● What this exercise asks
1. List every episode title of The Path that appears in the reviews of the show.
2. According to the reviews of The Path, what do the members of Doc's movement put inside the tiny wooden coffins?

● Supplied text
************

Upon further review, the answer, unfortunately, is no. “Mercy,” the final episode of The Path’s maddeningly meandering second season, returns us pretty much exactly to where it started. Sure, the show may have added a dozen or so Deniers, now that Eddie has kinda-sorta accepted his role as a potential leader for a Meyerist reform movement, and subtracted one Richard, who lit himself on fire in what turned out to be an entirely unsuccessful attempt to shake the corrupted faith to its foundations. Other than that, though? It’s like the intervening twelve episodes never happened. All those changes of heart and reversals, all that business about blackmail and Clarksville, the very existence of Kodiak and Chloe (remember them?), the constant stream of Seinfeld pop-ins (for god’s sake, Abe pops in on Eddie and Sarah while they’re fugitives from the law in Canada in this episode) — none of it wound up mattering at all. Cal is twitchy, Sarah is torn, Eddie is facing the world with a grimace, and for all its up-with-people rhetoric Meyerism is a psychological disaster area. Situation normal, all fucked up.

I reviewed the disappointing finale of The Path’s disappointing second season for Decider.

“The Path” thoughts, Season Two, Episode Twelve: “Spiritus Mundi”

April 5, 2017

“I’m lost, man,” disgruntled undercover FBI agent Abe Gaines tells disgruntled ex-Meyerist/messiah Eddie Lane at the beginning of this week’s episode of The Path. “I’m in someone else’s story.” He’s not the only one. I have one question for The Path at this point: Why isn’t — excuse me, why wasn’t — Richard the main character?

I reviewed the penultimate episode of The Path Season 2, which was not good despite having the key ingredients of a good episode, for Decider.

“The Path” thoughts, Season Two, Episode 11: “Defiance”

March 29, 2017

But all the business-y bullshit that everyone has to go through to get to any of these points — all the car rides and hallway lurkings and door knockings and arguments on the threshold — it’s just pure wasted space. As a practical matter it makes next to no sense in a world where phones exist. But more importantly, it posits a world in which human beings only interact with one each other for reasons of righteous indignation or naked duplicity. You go to someone’s house, you bully them or bullshit them, and you leave. It’s a lot like Eddie’s silly blindfolded needle-threading exercise — the focus is on getting everything where the story needs it to be rather than asking why it’s going there in the first place. For a show that’s ostensibly about the deep truths of human existence…well, I kinda want to pop into the writers’ room and tell them what’s going wrong.

I counted damn near a dozen Seinfeld-style “pop-ins” used to advance the plot of this week’s episode of The Path, which I reviewed for Decider. This is no way to write a show, man.

“The Path” thoughts, Season Two, Episode Ten: “Restitution”

March 24, 2017

This week on The Path, it’s Meyerist Yom Kippur. After meditating on their transgressions over the past year, the members of Doc’s movement write those they wish to relinquish down on a piece of paper and place in in a tiny wooden coffin they build and decorate for the occasion. They then take these coffins to the edge of an unnamed body of water and toss them in, as if consigning their sins to the depths.

************

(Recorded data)
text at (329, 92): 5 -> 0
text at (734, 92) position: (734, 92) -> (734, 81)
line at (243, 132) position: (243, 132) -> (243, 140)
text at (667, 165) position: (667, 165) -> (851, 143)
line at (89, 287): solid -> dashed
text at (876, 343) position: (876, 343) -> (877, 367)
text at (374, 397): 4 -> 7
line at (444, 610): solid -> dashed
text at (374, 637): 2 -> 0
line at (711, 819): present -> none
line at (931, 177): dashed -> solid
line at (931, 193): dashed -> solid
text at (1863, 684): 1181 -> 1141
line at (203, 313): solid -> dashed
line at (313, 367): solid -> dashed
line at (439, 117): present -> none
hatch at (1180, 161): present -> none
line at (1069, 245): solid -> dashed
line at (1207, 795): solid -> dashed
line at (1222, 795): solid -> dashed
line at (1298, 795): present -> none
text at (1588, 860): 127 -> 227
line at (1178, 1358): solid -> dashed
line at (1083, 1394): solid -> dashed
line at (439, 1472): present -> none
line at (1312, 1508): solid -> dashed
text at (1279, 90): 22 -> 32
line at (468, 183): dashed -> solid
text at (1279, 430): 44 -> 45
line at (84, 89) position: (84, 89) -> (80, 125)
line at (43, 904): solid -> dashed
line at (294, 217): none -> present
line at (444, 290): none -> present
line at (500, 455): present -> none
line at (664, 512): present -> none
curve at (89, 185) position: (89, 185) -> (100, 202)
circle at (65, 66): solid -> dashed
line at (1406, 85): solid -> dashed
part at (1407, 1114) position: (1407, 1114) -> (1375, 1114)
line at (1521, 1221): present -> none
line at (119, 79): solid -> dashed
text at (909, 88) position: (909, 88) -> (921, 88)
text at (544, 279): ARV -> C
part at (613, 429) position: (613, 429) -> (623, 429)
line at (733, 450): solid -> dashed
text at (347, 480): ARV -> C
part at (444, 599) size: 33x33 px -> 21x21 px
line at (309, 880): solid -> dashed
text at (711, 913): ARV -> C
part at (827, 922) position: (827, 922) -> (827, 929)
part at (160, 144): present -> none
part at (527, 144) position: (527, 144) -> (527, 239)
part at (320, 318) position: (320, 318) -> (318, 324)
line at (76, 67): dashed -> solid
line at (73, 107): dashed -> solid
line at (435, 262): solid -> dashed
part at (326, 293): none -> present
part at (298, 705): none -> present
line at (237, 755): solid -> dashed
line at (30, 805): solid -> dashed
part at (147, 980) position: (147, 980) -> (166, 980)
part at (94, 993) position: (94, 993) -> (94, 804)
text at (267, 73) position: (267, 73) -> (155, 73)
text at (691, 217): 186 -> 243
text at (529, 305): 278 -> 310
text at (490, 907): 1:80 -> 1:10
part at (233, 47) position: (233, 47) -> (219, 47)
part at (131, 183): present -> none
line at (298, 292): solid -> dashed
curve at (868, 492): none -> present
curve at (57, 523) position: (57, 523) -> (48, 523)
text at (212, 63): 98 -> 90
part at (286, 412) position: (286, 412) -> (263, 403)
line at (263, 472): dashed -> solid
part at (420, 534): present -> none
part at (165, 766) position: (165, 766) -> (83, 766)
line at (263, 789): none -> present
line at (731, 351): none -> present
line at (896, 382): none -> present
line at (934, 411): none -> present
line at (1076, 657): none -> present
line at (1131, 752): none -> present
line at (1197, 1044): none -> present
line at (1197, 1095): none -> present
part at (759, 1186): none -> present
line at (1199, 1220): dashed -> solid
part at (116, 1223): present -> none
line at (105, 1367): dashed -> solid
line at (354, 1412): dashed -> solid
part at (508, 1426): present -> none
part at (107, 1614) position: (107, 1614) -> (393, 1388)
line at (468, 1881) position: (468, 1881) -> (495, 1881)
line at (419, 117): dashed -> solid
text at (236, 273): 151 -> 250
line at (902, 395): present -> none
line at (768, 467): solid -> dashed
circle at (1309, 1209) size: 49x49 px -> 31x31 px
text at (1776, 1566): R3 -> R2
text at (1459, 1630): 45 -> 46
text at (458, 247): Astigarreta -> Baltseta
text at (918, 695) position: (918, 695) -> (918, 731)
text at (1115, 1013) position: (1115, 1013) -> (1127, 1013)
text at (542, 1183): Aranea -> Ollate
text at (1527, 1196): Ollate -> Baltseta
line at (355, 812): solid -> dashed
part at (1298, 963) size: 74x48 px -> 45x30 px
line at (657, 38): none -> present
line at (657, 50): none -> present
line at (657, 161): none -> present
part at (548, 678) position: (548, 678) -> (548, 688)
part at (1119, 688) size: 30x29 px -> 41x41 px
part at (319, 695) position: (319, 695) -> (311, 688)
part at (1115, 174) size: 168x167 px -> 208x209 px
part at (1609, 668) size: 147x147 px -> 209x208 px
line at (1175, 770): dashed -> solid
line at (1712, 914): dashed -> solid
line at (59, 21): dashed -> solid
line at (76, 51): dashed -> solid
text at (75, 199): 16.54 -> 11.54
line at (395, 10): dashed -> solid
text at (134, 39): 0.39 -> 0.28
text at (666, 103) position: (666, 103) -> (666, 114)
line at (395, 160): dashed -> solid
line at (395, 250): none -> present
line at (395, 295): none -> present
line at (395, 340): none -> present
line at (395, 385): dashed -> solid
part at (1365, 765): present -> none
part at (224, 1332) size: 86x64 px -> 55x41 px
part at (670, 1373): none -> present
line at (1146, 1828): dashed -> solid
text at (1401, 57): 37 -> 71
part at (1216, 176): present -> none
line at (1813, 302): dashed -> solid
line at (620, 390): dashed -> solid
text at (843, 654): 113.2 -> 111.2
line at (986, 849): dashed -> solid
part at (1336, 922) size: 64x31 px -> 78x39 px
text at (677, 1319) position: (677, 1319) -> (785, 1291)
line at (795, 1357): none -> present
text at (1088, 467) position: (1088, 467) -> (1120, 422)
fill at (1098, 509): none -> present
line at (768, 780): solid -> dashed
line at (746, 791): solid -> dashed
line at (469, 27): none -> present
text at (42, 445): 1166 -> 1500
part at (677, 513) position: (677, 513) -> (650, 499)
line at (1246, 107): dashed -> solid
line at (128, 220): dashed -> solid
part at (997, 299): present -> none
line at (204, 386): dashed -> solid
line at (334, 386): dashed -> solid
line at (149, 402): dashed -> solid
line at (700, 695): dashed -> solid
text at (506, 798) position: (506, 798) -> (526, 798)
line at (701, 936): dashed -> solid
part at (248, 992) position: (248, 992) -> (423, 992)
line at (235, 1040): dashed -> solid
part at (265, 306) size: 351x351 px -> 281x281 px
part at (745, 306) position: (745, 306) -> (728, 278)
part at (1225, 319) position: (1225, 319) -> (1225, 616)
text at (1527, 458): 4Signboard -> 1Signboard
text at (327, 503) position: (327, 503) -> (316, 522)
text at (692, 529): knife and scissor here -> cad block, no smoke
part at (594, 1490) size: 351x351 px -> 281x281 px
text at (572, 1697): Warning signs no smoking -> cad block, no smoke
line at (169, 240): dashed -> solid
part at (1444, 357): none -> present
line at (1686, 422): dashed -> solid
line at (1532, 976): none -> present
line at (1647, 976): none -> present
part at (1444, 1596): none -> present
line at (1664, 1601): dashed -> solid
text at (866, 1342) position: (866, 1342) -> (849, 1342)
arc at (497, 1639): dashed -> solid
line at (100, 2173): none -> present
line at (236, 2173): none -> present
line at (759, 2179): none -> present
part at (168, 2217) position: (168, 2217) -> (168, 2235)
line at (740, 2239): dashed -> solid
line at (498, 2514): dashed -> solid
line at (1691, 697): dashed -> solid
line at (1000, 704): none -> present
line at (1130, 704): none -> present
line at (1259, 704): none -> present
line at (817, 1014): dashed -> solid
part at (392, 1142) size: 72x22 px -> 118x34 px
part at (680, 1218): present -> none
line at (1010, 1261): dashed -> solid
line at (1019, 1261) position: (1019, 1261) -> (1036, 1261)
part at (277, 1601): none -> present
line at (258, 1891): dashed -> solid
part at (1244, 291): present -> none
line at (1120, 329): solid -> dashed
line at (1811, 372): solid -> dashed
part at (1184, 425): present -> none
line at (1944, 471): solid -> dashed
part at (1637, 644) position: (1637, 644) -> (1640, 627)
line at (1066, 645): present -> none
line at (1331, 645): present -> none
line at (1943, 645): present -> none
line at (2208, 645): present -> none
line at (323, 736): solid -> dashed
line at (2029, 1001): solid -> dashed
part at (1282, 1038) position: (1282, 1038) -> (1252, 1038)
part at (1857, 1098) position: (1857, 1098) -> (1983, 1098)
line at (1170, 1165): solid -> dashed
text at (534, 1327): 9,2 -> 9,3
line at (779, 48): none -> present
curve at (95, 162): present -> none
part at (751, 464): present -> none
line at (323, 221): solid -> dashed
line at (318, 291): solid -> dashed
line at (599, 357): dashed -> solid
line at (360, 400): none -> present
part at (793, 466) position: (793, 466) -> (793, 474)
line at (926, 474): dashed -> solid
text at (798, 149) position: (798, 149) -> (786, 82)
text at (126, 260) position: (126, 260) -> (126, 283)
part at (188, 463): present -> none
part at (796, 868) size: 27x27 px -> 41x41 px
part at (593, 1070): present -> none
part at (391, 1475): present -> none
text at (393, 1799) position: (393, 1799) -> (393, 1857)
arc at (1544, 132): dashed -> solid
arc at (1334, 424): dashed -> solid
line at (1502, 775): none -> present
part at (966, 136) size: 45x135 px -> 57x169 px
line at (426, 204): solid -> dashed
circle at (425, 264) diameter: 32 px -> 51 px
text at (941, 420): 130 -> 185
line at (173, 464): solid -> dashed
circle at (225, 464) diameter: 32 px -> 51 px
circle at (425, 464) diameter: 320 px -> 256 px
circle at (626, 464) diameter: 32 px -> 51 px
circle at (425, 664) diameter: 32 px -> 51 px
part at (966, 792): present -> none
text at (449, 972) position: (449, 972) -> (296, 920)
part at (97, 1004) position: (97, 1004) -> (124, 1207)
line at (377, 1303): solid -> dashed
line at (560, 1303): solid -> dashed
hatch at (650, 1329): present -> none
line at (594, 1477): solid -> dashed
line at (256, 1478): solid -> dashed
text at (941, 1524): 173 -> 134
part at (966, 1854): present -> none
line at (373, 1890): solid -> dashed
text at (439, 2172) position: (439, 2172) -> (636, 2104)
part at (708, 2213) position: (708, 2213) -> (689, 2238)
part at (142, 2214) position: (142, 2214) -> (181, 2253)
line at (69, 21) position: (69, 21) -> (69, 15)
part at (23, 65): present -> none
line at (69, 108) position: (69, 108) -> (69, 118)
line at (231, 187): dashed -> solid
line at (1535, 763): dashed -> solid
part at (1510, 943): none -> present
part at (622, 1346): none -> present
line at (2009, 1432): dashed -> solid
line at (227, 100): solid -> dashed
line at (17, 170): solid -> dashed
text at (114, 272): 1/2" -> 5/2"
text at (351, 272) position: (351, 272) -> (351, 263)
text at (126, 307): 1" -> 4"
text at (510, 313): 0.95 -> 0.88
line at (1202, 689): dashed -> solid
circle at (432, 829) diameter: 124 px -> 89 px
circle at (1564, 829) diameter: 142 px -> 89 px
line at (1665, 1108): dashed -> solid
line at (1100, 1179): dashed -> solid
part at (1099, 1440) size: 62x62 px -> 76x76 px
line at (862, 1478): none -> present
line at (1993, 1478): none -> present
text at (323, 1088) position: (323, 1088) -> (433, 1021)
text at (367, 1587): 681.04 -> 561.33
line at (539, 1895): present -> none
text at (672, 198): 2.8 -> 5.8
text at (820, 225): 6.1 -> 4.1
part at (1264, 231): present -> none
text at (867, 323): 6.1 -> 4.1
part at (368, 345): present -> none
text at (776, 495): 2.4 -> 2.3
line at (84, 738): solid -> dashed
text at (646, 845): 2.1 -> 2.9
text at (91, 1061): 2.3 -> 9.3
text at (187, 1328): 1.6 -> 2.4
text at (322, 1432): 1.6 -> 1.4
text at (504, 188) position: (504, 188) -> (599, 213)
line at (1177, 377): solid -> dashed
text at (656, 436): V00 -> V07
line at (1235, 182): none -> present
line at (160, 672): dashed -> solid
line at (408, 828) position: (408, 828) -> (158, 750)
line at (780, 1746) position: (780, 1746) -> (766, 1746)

************

● Answer list
1. "Mercy", "Spiritus Mundi", "Defiance", "Restitution"

2. Pieces of paper on which they have written the transgressions they wish to relinquish.